In terms of the pageantry, rivalries, and sheer insanity of the fans, college football is the closest thing the United States has to the fever of soccer in Europe and Latin America.
On any given Saturday in the fall, millions of fans attend games at stadiums massive and intimate on college campuses in 49 states (sorry, football fans in Alaska).
One of the centers of college football is in the South. The rivalries of the SEC are some of the biggest games of the year, and that makes for some busy nearby airports as well. At Easterwood Field in College Station, Texas, Astin Aviation Manager Zane Henderson said the staff goes from servicing an average of 20 or 30 aircraft a day to around 150 to 200 for a game day. Texas A&M University owns the airport, and the fixed-base operation is only a few miles from Kyle Field, the 102,733-seat home of the Aggies and "Home of the 12th Man." The stadium is the largest in the SEC, and the fourth-largest in North America. “It gets pretty chaotic,” he said.
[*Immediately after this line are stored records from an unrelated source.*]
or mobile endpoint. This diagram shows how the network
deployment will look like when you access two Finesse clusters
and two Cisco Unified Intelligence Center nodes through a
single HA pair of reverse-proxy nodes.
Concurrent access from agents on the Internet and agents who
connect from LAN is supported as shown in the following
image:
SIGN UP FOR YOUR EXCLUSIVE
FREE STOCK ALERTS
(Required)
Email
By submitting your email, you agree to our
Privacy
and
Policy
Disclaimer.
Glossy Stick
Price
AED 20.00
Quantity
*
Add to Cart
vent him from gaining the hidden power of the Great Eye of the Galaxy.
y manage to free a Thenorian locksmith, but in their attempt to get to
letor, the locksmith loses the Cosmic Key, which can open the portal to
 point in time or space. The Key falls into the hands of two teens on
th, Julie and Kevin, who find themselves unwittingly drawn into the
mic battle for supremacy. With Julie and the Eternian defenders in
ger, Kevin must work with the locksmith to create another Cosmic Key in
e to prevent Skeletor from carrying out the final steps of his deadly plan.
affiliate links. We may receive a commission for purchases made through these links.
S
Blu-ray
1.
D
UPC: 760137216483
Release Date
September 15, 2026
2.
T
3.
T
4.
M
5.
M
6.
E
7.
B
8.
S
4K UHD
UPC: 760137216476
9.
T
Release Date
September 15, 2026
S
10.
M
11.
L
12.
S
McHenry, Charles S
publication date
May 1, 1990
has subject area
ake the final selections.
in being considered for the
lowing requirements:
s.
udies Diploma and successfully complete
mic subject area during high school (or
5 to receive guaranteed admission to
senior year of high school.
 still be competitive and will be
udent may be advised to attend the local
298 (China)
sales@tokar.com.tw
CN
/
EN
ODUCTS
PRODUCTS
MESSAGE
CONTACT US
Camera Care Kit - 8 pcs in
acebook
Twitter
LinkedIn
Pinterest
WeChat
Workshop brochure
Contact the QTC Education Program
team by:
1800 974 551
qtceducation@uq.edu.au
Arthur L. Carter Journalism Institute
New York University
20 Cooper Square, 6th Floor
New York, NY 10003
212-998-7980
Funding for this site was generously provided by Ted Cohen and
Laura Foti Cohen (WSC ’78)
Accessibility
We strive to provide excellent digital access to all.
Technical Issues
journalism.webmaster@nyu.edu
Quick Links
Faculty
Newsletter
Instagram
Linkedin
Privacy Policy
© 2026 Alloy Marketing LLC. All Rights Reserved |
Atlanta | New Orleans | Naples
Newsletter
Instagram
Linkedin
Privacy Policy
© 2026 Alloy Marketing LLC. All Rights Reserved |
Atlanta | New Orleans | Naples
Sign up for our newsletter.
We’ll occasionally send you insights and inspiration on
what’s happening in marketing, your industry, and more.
At their recent peak, Astin Aviation serviced 338 aircraft for a game against powerhouse Alabama. Even early season nonconference games draw a crowd, and Astin serves everything from large business jets to 172s with the same fun atmosphere. They give away koozies, hats, pens, and shirts. Astin has partnered with a local brewery and winery, and passengers can even get a drink before they head to the stadium. Everyone can partake in a tailgate of hot dogs and chips. “It’s fun to be a part of it,” Henderson said.
Across the SEC in Athens, Georgia, the staff at the Athens-Ben Epps Airport also has a large influx of traffic on game days to cheer on the University of Georgia Bulldogs. Matt Elliott has worked there for 14 months, and he said a typical day may only bring a handful of airplanes to the area. But for games like last year’s battle against the University of Tennessee Volunteers, more than 100 will show up. Athens is a slightly different arrangement from Easterwood because the FBO is county owned. So while the service is superb (check out their ratings), you shouldn’t expect a bar to greet you upon arrival.
Elliott said to accommodate all that traffic the airport will close the shorter crosswind runway for parking. The rush starts on Thursday, and swells on Friday and into Saturday before the game. College football is steeped in tradition, and that goes for the people who attend games too. “We definitely have some familiar faces.” Many will fly in for every home game, and they know exactly where they are headed and when.
For any FBO the challenge is newcomers. At Astin Aviation Henderson said the goal is to get customers to where they want to be as quickly and as efficiently as possible. To that end they’ll help with rental cars or a hotel, and there’s a free shuttle that runs from the FBO to the stadium starting three hours prior to kickoff, and stopping three hours after the last seconds tick off the clock and the fans begin to file out of Kyle Field.
At both Athens and Easterwood, game days are an all-hands-on-deck affair. Between customer service reps, fueling operations, and shuttling pilots and passengers to far corners of the airports, it takes a dedicated team to execute the detailed game plan.
Despite the hard work, Elliott said it is fun to be around the airport when there is a home game and to be part of the celebration. “It’s always a good day to be a Dawg on game day,” he said. “The juju is good.”